Cuelgo con prisa la llamada y me disculpo con la dueña del café por pretender que miraba el menú por quince minutos, pero uno es pobre y ve cómo se las arregla para salir adelante.

Llego a casa de la señora Esposito algo meditabundo, desde la valla se puede oler el pie de manzana y canela que prometió y ahora hace a Itamari como “post-cumpleaños”. La risa de mi hija se escucha en el pórtico, toco la puerta un par de veces y entro; la veo pintando en la mesita de centro con los tres gatos y la gallina gestando a su alrededor, crayolas, marcadores y lápices de colores divididos en sus cajitas especiales con las marcas: “Crayones de Ita”, “Lápices de Ita” y “Marcadores de Ita”.
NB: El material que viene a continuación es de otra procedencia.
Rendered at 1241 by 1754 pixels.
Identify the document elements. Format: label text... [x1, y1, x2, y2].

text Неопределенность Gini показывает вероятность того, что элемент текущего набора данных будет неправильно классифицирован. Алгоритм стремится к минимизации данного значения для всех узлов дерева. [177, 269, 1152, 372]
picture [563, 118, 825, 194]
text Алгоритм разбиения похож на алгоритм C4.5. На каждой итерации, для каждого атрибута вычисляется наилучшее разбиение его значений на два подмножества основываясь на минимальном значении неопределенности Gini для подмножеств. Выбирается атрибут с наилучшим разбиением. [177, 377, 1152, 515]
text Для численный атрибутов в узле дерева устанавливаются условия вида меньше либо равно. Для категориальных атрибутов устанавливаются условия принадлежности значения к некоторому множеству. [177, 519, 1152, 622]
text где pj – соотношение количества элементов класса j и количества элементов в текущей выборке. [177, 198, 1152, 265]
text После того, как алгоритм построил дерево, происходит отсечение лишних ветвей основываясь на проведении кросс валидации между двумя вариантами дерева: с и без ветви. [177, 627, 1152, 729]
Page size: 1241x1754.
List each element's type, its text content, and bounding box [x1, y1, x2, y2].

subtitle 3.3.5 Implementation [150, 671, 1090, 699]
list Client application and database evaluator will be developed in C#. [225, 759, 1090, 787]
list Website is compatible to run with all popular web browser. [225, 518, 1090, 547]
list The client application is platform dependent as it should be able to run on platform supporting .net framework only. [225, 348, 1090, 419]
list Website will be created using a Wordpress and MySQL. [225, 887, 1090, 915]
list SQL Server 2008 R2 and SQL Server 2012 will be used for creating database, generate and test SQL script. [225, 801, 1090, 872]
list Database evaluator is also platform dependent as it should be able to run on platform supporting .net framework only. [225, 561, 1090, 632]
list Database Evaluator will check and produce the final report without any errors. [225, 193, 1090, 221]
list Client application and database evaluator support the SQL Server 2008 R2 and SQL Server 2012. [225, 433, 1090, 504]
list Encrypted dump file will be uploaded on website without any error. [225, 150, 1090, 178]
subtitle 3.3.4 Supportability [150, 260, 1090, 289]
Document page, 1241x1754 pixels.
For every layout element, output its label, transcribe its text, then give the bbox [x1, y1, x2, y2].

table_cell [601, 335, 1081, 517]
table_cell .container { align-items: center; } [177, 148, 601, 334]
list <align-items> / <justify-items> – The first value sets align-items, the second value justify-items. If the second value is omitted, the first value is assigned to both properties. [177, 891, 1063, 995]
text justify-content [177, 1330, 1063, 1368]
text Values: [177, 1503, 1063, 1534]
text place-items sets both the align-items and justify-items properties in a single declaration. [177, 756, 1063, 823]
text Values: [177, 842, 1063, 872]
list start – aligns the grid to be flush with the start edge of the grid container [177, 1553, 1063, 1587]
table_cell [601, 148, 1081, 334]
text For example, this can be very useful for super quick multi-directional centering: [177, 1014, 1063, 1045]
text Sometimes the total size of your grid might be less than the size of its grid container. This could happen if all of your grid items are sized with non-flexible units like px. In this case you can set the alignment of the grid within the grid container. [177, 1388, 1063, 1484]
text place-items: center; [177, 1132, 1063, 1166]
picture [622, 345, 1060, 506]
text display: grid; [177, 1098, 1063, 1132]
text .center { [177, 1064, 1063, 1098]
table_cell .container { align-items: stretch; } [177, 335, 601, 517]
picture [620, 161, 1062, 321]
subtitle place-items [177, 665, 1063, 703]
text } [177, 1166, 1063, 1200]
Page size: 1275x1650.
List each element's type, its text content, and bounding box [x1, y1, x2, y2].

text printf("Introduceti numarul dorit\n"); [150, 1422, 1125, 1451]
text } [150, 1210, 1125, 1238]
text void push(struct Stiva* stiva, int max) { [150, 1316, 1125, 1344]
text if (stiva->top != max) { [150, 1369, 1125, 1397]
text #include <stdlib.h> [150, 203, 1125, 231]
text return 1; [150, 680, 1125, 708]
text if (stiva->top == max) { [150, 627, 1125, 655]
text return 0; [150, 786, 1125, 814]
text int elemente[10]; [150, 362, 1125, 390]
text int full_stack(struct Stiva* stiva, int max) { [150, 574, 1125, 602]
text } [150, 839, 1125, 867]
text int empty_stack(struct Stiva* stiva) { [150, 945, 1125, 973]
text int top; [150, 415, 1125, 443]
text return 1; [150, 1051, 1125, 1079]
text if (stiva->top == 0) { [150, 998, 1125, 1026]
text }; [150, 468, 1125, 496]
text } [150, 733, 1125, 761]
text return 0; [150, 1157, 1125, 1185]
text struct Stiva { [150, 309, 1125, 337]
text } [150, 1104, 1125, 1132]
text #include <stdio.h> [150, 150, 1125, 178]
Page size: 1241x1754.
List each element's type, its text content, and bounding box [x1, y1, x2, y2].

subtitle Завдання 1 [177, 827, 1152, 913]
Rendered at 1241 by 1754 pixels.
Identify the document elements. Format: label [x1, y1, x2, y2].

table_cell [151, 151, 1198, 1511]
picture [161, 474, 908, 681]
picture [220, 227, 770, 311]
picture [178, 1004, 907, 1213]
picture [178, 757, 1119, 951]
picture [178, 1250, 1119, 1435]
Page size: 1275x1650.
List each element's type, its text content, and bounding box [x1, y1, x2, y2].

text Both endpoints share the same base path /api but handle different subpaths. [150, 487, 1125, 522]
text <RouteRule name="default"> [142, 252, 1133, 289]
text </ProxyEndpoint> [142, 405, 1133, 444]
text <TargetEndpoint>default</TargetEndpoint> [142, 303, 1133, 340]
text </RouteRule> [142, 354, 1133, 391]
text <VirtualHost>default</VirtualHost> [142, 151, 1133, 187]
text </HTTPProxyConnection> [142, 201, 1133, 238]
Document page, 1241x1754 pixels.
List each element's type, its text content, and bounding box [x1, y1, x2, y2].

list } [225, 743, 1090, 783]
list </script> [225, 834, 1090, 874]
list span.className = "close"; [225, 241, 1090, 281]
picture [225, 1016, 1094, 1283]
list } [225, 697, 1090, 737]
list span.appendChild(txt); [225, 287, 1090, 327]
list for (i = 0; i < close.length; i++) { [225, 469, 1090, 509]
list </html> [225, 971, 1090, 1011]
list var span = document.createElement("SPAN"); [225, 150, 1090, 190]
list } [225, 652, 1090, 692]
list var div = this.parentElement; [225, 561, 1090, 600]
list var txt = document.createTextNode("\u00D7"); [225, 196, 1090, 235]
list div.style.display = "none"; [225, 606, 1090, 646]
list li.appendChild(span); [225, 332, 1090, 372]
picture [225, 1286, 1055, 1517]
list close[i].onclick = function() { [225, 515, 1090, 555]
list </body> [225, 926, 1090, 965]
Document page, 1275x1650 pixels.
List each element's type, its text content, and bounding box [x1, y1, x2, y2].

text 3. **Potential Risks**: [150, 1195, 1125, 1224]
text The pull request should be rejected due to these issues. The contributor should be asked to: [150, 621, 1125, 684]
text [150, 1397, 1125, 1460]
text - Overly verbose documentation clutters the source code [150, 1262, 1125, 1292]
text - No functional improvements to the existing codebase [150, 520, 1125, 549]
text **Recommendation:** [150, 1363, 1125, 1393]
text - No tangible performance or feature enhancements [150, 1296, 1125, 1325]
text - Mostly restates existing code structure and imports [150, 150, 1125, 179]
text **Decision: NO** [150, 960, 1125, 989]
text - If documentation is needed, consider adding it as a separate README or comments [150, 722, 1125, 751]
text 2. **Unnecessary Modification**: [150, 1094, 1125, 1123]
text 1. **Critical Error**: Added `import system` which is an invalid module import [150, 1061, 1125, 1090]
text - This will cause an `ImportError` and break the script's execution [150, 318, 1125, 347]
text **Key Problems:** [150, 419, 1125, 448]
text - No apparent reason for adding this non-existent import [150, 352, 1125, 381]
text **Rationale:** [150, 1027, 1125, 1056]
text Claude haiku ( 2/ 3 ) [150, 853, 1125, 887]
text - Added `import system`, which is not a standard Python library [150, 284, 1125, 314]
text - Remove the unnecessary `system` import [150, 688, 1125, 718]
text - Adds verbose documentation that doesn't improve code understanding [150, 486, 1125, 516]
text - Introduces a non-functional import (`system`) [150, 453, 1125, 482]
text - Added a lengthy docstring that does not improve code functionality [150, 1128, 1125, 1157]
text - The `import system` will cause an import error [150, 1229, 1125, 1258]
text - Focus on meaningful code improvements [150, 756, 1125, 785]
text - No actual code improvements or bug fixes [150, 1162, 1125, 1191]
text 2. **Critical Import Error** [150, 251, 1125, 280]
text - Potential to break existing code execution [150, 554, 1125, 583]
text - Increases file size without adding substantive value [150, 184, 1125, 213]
—Hola —me dice, más acostumbrada a mi presencia. Deja un lápiz y se pone en pie para tomar uno de sus dibujos, plantándose frente a mi camino con él en manos—. La señora Esposito dijo que tu dibujabas, ¿es verdad? —Asiento, dejándome caer en el sofá, ella me extiende el dibujo—. ¿Cómo se dibuja una gallina? —Tomo el crayón café y el dibujo de una pseudogranja, pero ella al ver que realizo el primer trazo me arrebata el crayón, la hoja y compone un soneto de ira en sus gestos—. ¡No! ¡Enséñame a hacerlo!

—Está bien, dame una hoja limpia. No podemos hacer bocetos sobre tu obra.

De buena gana se sienta a mi lado y con atención escucha mi cátedra de “Cómo dibujar Margaritas” para principiantes, reproduciendo en una hoja parte sus bocetos una y otra vez.